With my own students, I like to distinguish between what I call categorical and measurement data, which I present as two ends of a continuum. Each technique presented comes with some clue as to the type of data it is intended for. In the one-variable case, we have
for measurement data
means, medians, modes (maybe), variances, ranges, standard deviations, quantiles, stem and leaf, histogram, boxplot, etc.
for categorical data
counts, percentages, barcharts, pie charts, etc.
The ideas are even more important when we look at relationships between variables.

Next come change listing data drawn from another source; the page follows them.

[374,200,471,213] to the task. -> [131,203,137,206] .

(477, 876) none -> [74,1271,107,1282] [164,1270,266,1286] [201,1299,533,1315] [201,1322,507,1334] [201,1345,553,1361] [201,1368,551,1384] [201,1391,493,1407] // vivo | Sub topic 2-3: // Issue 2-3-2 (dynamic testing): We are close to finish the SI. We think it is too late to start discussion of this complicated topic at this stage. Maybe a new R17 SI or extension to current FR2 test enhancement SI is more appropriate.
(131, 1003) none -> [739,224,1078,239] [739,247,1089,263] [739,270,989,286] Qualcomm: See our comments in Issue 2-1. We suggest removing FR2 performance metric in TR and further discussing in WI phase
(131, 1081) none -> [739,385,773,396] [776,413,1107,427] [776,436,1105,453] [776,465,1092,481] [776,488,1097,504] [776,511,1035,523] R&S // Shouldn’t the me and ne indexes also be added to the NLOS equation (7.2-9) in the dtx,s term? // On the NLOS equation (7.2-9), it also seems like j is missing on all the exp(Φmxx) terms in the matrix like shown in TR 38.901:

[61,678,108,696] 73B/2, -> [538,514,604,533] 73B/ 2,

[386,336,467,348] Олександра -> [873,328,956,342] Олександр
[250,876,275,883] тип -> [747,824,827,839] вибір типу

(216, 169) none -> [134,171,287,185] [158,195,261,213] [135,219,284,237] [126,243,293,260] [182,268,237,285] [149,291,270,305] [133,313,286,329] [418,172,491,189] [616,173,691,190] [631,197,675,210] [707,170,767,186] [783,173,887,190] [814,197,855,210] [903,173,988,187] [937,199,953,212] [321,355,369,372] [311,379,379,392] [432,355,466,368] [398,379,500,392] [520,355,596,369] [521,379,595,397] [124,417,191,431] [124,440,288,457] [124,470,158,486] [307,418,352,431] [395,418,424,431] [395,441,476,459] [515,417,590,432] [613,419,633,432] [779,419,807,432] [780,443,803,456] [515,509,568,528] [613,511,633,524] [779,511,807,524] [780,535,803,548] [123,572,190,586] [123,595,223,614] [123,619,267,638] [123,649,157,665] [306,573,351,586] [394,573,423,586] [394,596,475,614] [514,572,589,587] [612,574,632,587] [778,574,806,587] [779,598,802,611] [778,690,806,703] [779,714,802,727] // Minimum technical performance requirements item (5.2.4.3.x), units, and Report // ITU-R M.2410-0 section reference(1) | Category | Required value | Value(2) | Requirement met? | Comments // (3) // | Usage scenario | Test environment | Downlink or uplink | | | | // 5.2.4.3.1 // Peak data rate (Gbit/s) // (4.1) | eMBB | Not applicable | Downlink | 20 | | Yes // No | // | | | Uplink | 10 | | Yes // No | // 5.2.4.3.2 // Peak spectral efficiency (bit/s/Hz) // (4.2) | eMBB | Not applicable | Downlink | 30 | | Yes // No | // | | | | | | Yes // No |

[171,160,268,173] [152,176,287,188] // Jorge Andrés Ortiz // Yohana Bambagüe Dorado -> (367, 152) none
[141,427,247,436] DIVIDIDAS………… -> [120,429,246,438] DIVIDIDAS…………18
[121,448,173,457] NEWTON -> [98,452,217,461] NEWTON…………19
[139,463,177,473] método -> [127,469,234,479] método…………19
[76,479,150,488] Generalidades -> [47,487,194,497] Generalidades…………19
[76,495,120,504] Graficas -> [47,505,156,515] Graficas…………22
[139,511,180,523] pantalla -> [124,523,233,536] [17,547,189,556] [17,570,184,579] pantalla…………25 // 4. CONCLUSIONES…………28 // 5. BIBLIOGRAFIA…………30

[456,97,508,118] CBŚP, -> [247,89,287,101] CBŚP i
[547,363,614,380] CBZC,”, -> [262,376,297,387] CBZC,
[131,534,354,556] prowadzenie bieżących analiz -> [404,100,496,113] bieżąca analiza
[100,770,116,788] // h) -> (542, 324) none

For relationships between two measurement variables
regression and correlation
For relationships between two categorical variables
chi-squared tests on contingency tables
For a measurement variable depending on a categorical variable
analysis of variance
While this is only a first approximation as to what to use when, most textbooks DO NOT GIVE THIS INFORMATION! (For some ideas on why, see A. Toom's article in the August MAA Focus.) But, while it is important to give some guidelines, it is also important to understand that there are many exceptions. Perhaps an extreme one is to use an ordinary t-test with data placed in two categories and coded 0-1. In most cases, you will get the same result as if you had applied the binomial distribution, and there are good underlying reasons why this is so. Yet we are applying a method from one end of the spectrum to data from the other.